WORK TO COMPLETE » Reproduce verbatim the items from the line containing "eta_remaining_minutes" up to and including the line containing "To the nearest".

EXERCISE DATA »

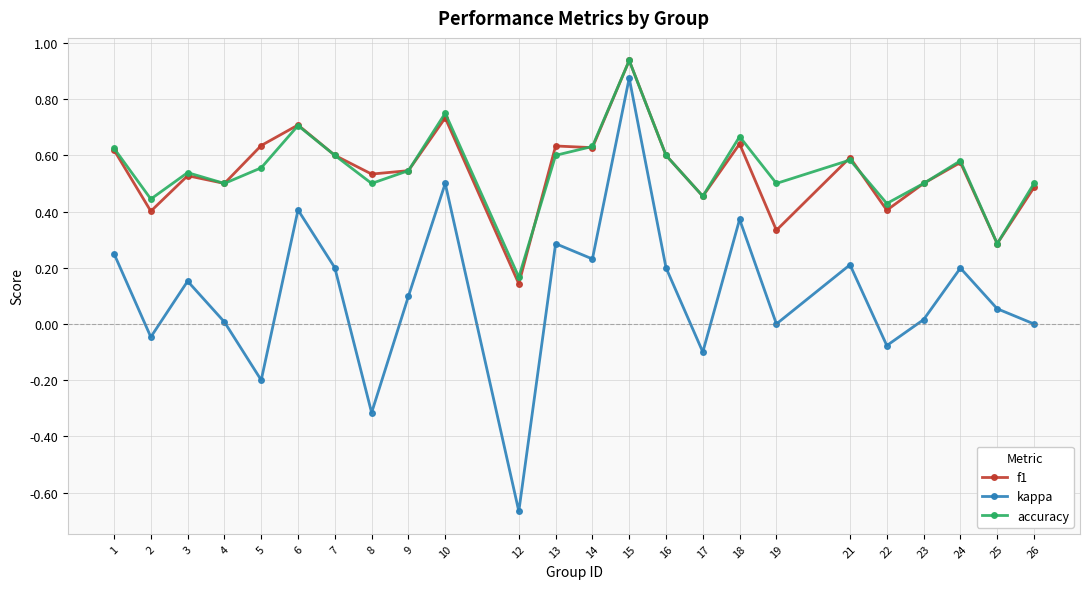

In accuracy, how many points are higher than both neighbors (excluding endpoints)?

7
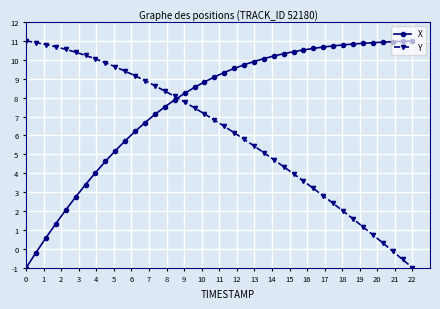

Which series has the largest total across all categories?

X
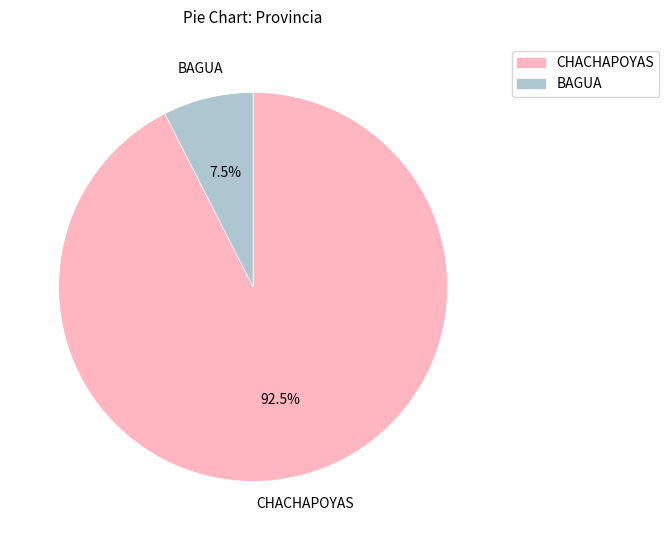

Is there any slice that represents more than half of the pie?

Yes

---

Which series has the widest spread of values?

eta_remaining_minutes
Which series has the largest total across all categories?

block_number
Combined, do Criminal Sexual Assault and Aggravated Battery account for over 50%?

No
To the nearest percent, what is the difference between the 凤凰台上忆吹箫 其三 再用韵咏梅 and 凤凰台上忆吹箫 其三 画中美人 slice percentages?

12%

* * *

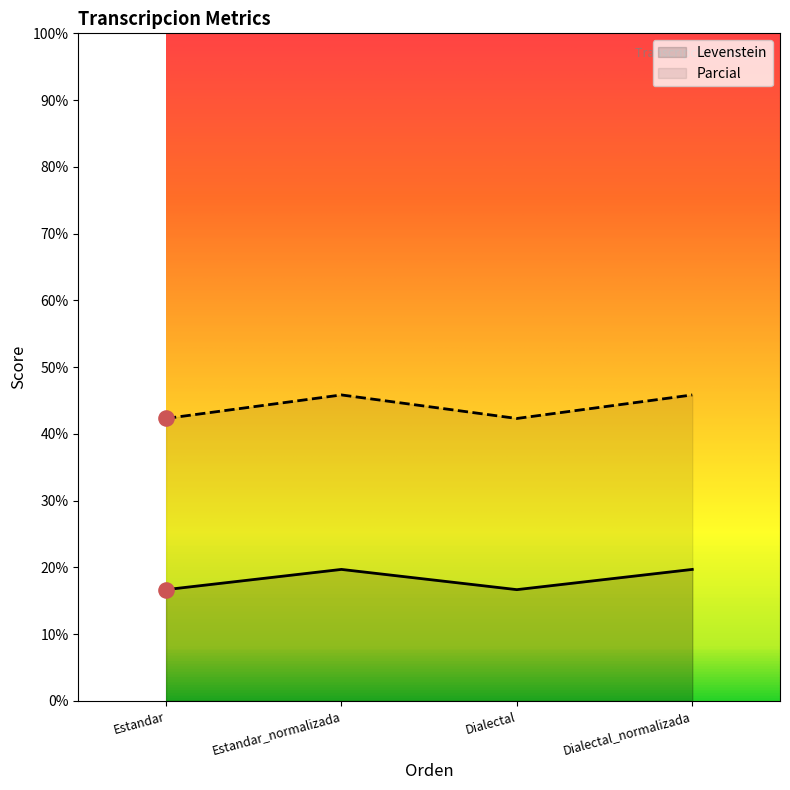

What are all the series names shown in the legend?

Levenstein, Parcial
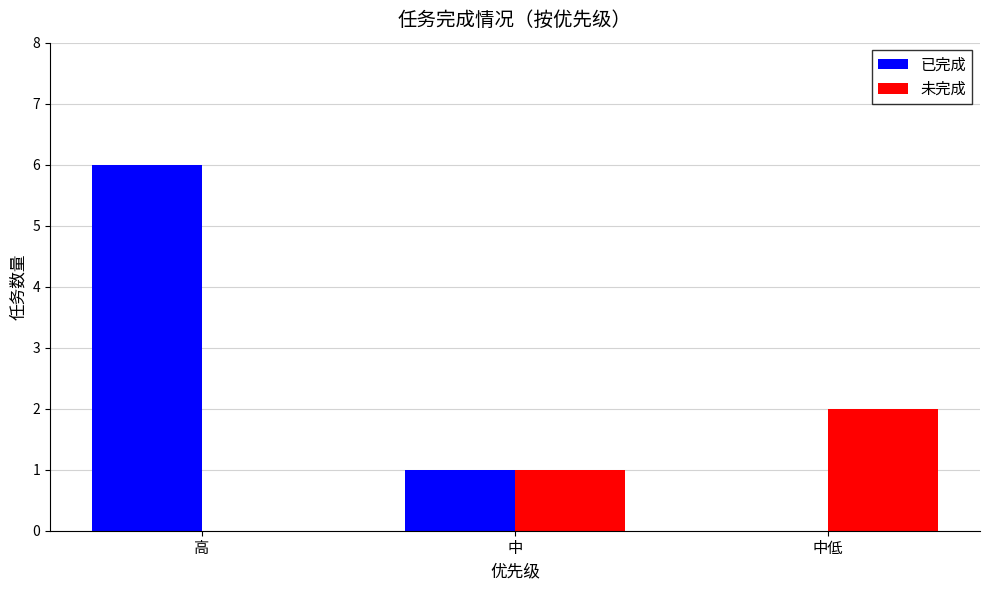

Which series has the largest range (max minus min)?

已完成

RESULT OF THE TASK »
eta_remaining_minutes
Which series has the largest total across all categories?

block_number
Combined, do Criminal Sexual Assault and Aggravated Battery account for over 50%?

No
To the nearest percent, what is the difference between the 凤凰台上忆吹箫 其三 再用韵咏梅 and 凤凰台上忆吹箫 其三 画中美人 slice percentages?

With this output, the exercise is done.